As this is the law of Wisconsin, the Circuit Court of the United
States for the Western District of Wisconsin is bound by it; and as
the decision in the principal case accords therewith, the first
assignment of error cannot be sustained.
The other assignment calls in question the constitutionality of
the statute of limitations itself. The statute having prescribed
the time within which various actions must be brought -- amongst
others, that "an action upon a judgment or decree of any court of
record of any state or territory of the United States, or of any
court of the United States," must be brought within ten years -- it
declares, that
"if, when the cause of action shall accrue against any person,
he shall be out of the state, such action may be commenced within
the terms herein respectively limited, after the return of said
person into this state. But the foregoing provision shall not apply
to any case where, at the time the cause of action shall accrue,
neither the party against or in favor of whom the same shall accrue
are residents of this state."
Rev.Stat. Wis. 822. This statute may be expressed shortly thus:
when the defendant is out of the state, the statute of limitations
shall not run against the plaintiff if the latter resides in the
state, but shall if he resides out of the state. The argument of
the plaintiff is that as the law refuses
Page 93 U. S. 77
to nonresidents of the state an exemption from its provisions,
which is accorded to residents, it is repugnant to that clause of
the Constitution of the United States (Art. IV, Sec. 2) which
declares that "The citizens of each state shall be entitled to all
the privileges and immunities of citizens in the several states."
It is contended that if the resident creditors of the state may sue
their nonresident debtors at any time within six or ten years after
they return to the state, nonresident creditors ought to have the
same privilege, or else an unjust and unconstitutional
discrimination is made against them. This seems, at first view,
somewhat plausible; but we do not regard the argument as a sound
one. There is in fact a valid reason for the discrimination. If the
statute does not run as between nonresident creditors and their
debtors, it might often happen that a right of action would be
extinguished, perhaps for years, in the state where the parties
reside, and yet if the defendant should be found in Wisconsin -- it
may be only in a railroad train -- a suit could be sprung upon him
after the claim had been forgotten. The laws of Wisconsin would
thus be used as a trap to catch the unwary defendant after the laws
which had always governed the case had barred any recovery. This
would be inequitable and unjust.
Beardsley v. Southmayd, 3
M.J.L. (Green) 171.
It is also to be considered that a personal obligation is due at
the domicile of the obligee. It is the duty of the debtor to seek
the creditor, and pay him his debt at the residence of the latter.

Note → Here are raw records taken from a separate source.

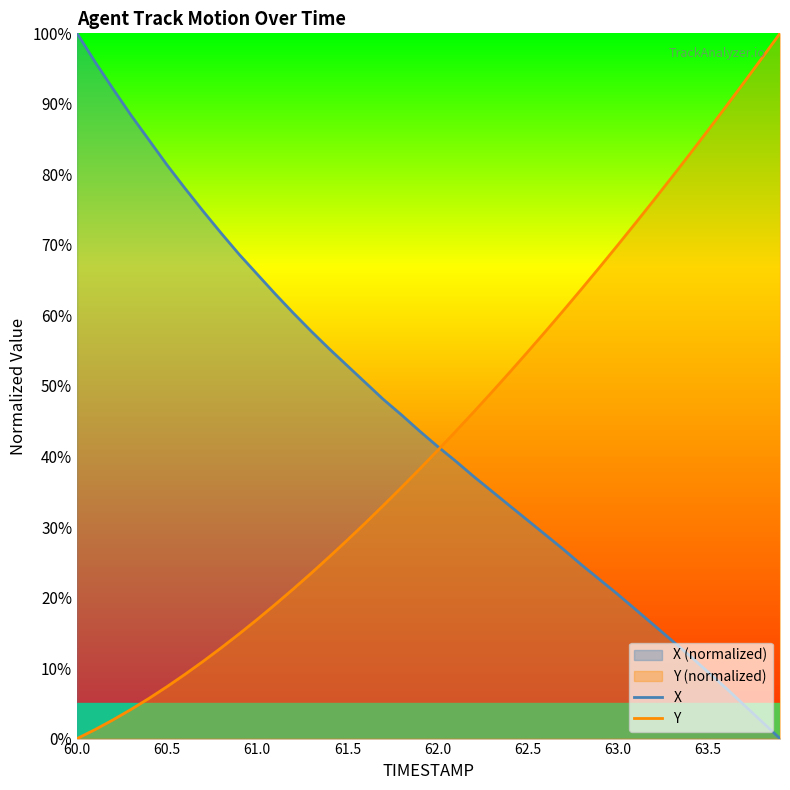

Which series ends up on top after the final intersection of Y and X?

Y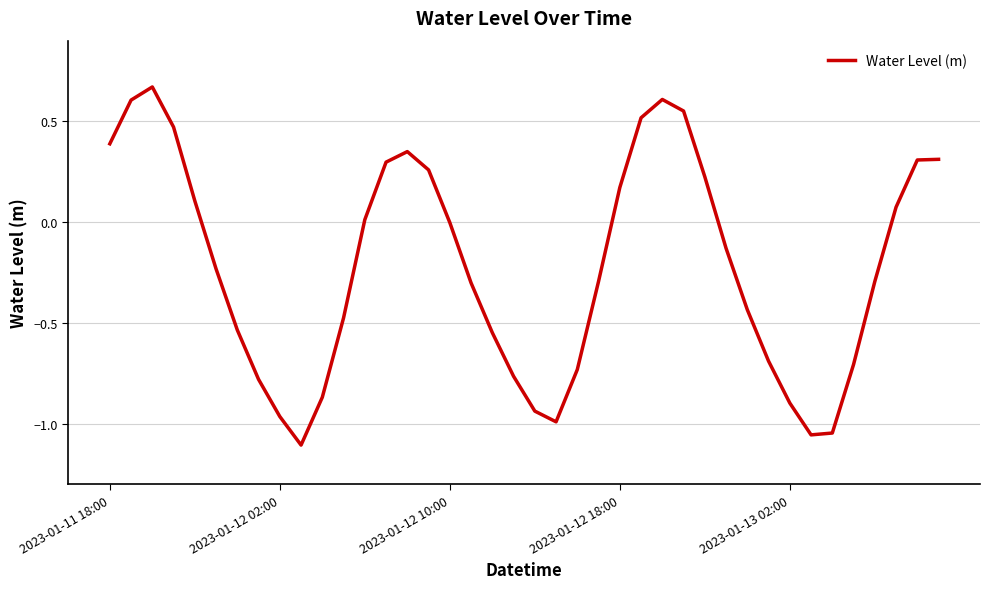

True or false: the data has more than 1 interior local peaks.

True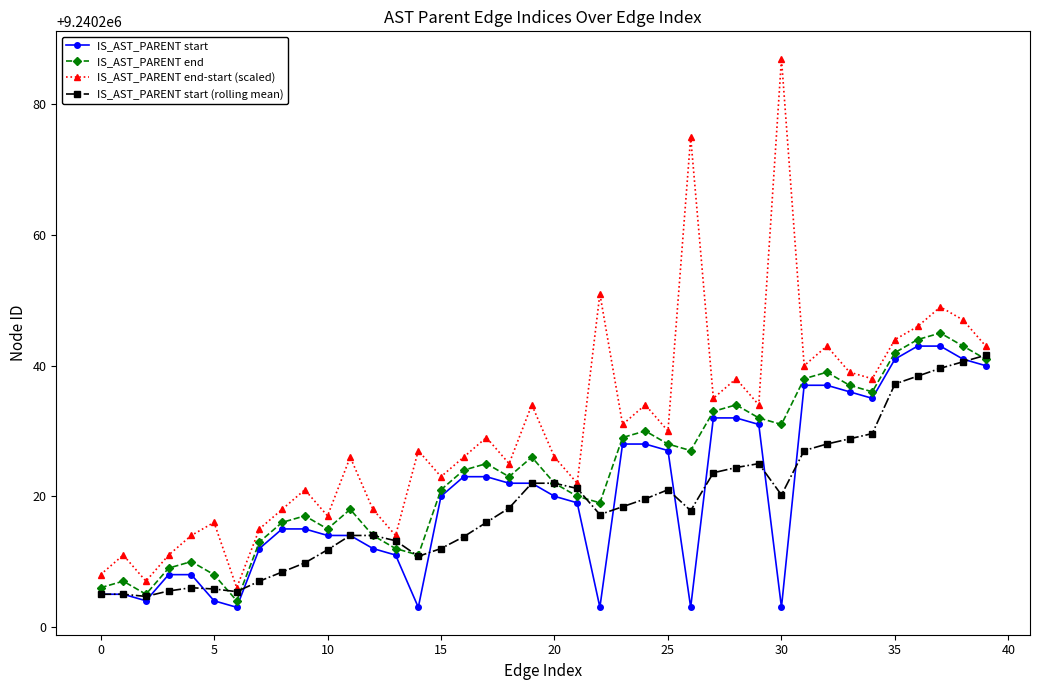

What is the minimum value shown in the chart?

9240203.0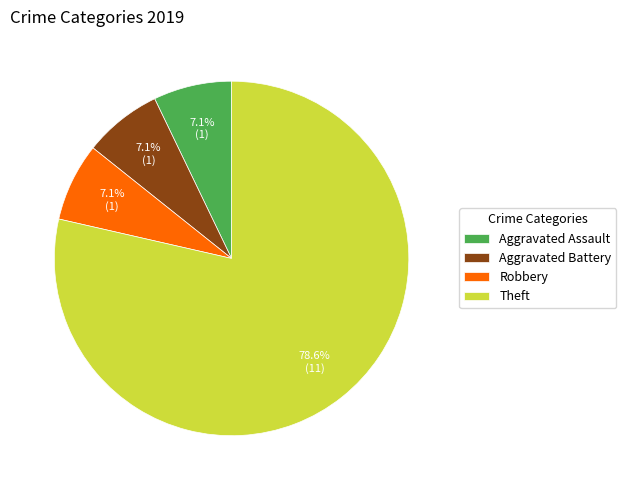

Do Robbery and Aggravated Battery together represent more than half of the pie?

No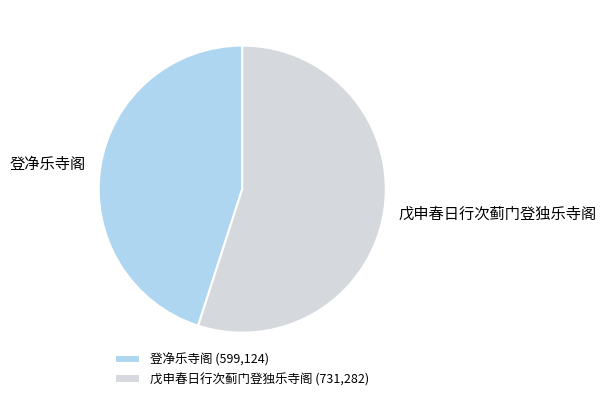

Rank the categories by value from lowest to highest.

登净乐寺阁, 戊申春日行次蓟门登独乐寺阁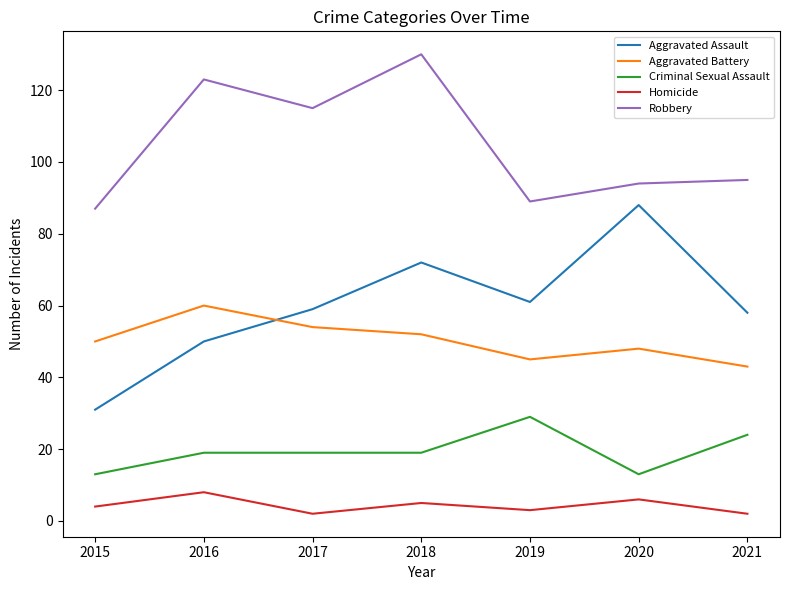

True or false: Robbery and Homicide intersect in this chart.

False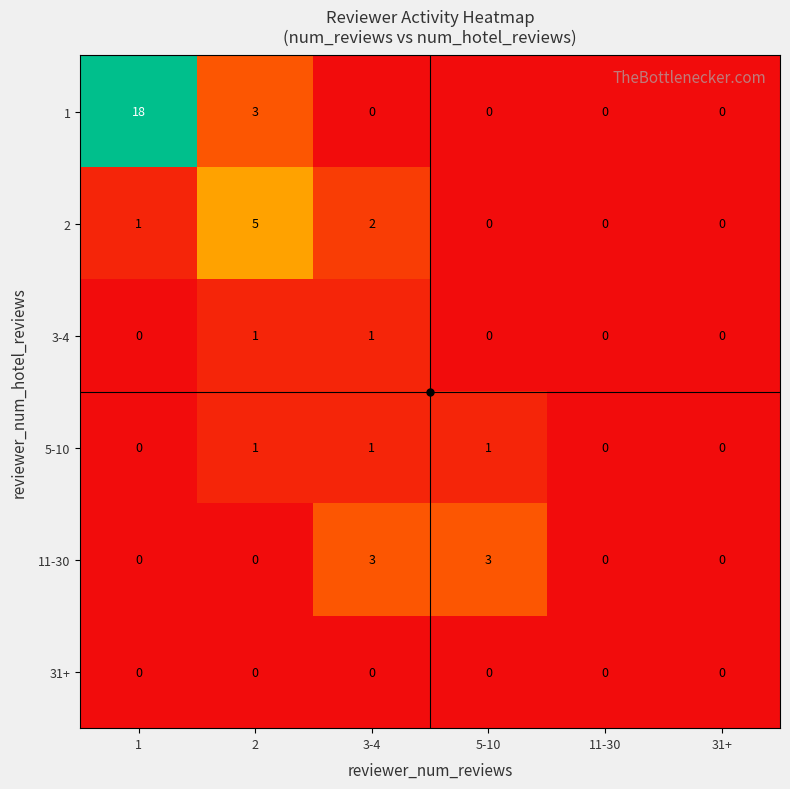

Is the value of 31+ at 11-30 greater than the value of 11-30 at 5-10?

No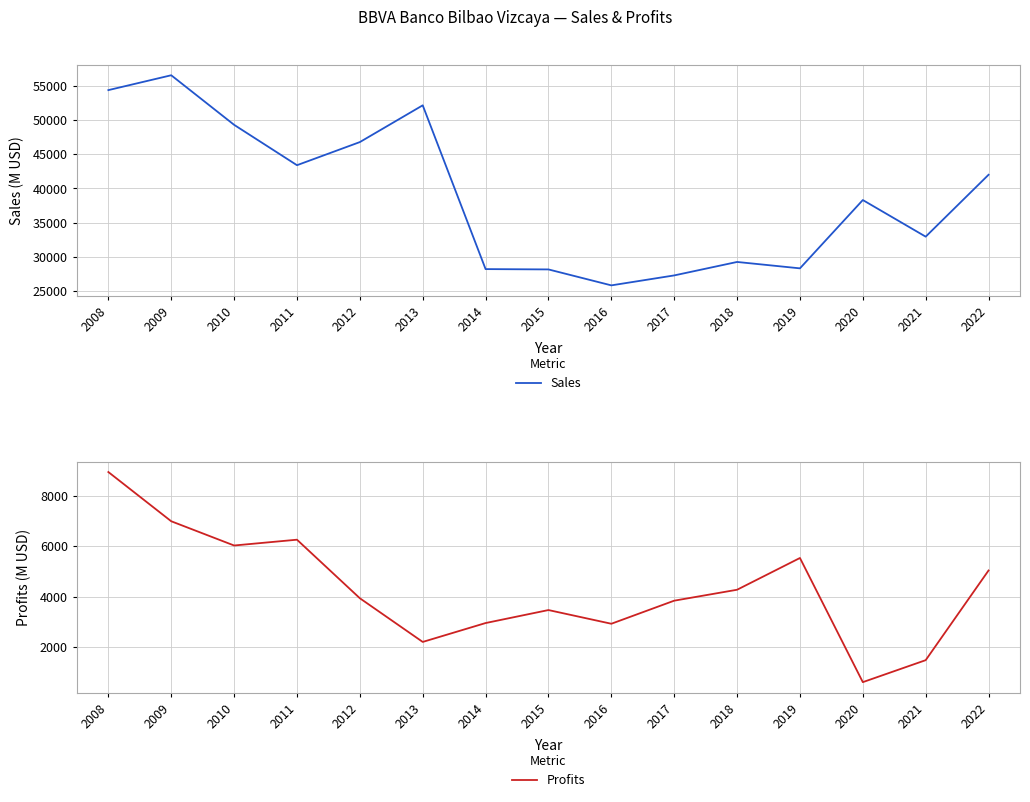

Which has a higher value, 2010 or 2015?

2010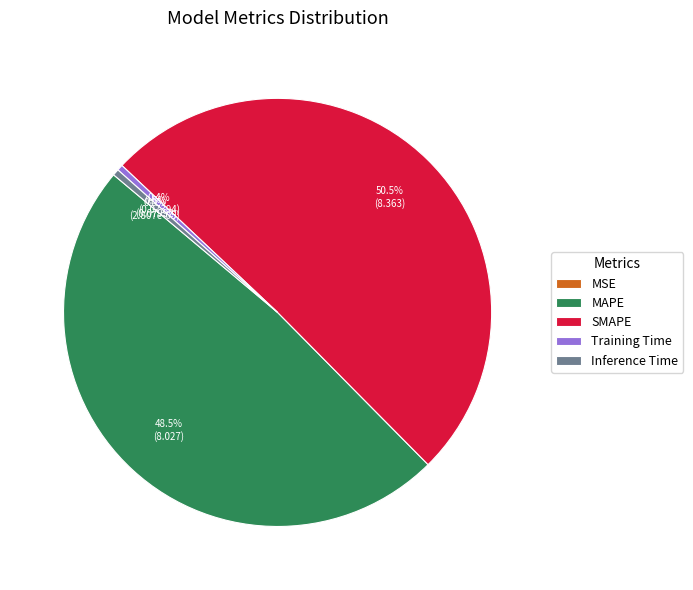

Do SMAPE and Training Time together represent more than half of the pie?

Yes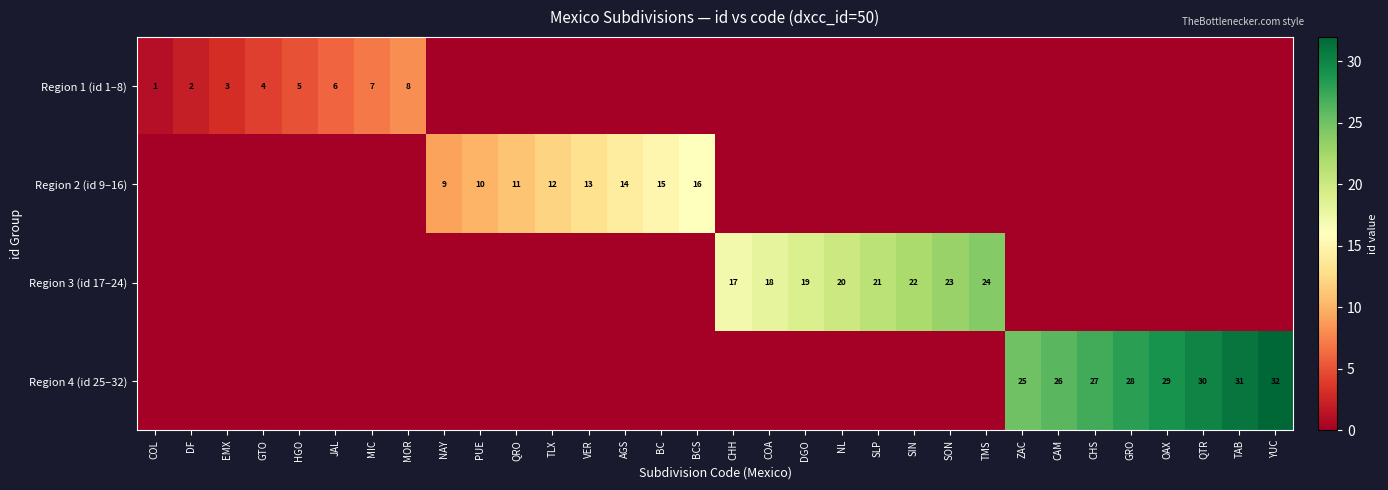

What is the sum of the Region 4 (id 25–32) values at ZAC and OAX?

54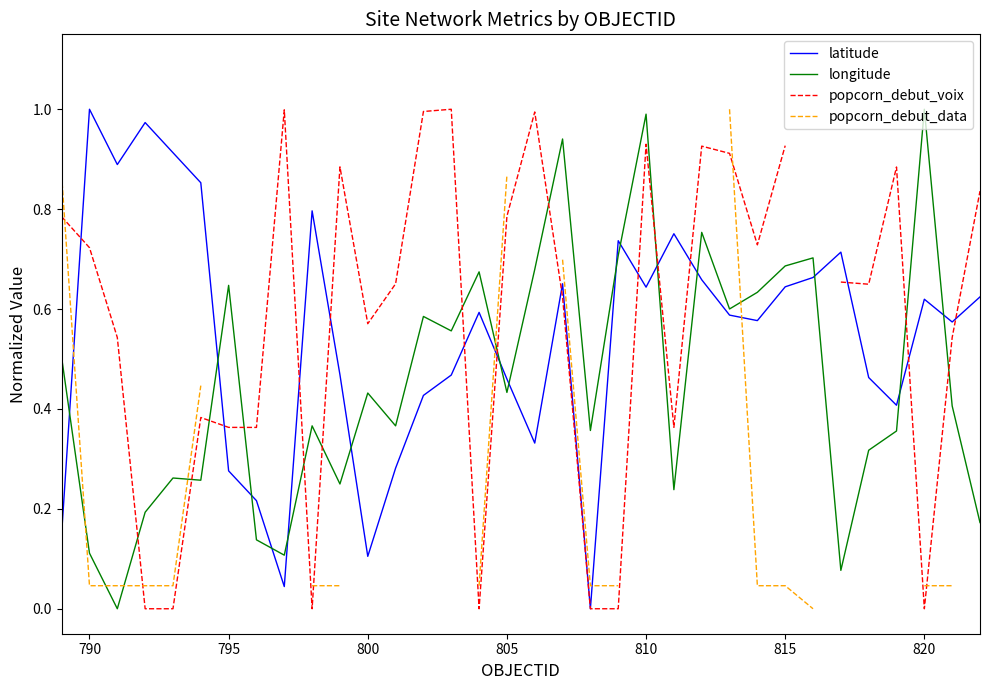

True or false: longitude and latitude cross at least once.

True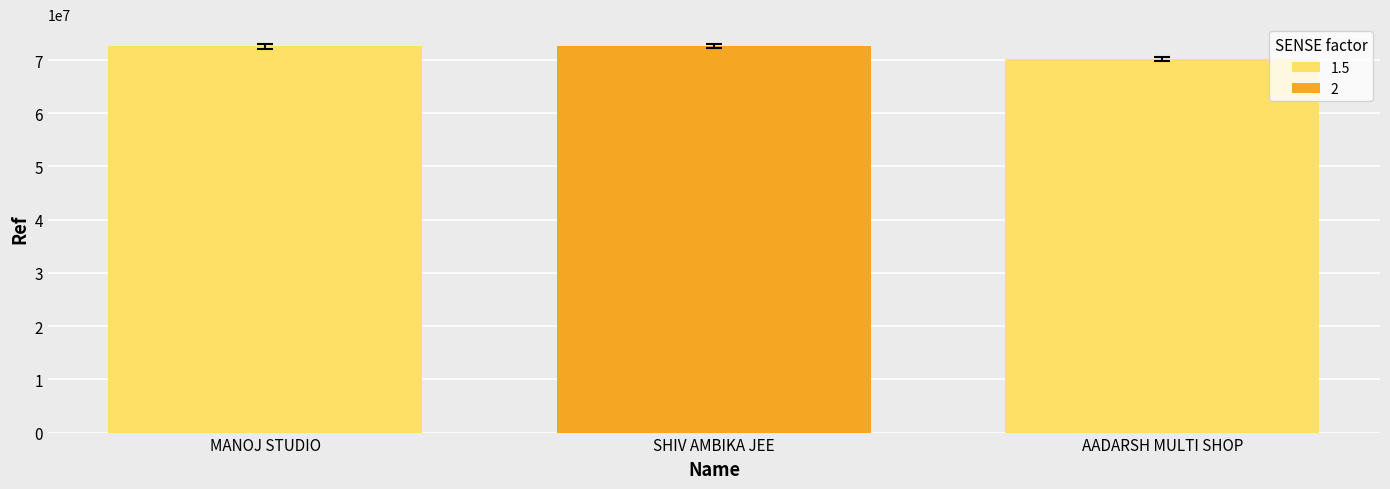

Which label corresponds to the smallest value in the chart?

AADARSH MULTI SHOP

Not doing this, he is guilty of laches against the law of the
creditor's domicile as well as his own. But he evades this law by
absenting himself from the jurisdiction. As long as he does this,
the statute of limitations of that jurisdiction ought not to run to
the creditor's prejudice. This cannot be said with regard to the
nonresident creditor. It is not the laws of Wisconsin any more than
those of China which his nonresident debtor contemns by nonpayment
of the debt, and absence from the state; it is the laws of some
other state. Therefore there is no reason why the statute of
limitations of Wisconsin should not run as against the nonresident
creditor -- at least there is not the same reason which exists in
the case of the resident creditor. If the nonresident creditor
wishes to keep his action
Page 93 U. S. 78
alive in other states than his own, he must reduce it to
judgment, and revive that judgment from time to time. Each new
judgment would create a new cause of action and would prevent the
operation of statutes of limitation of other states.
We are of opinion, therefore, that the law in question does not
produce any unconstitutional discrimination, and we prefer putting
the case upon this broad ground rather than to examine into the
rights of the plaintiffs as a foreign corporation doing business in
Wisconsin.
Judgment affirmed.
MR. JUSTICE STRONG concurred in the judgment of the Court, but
dissented from its opinion upon the second assignment of error.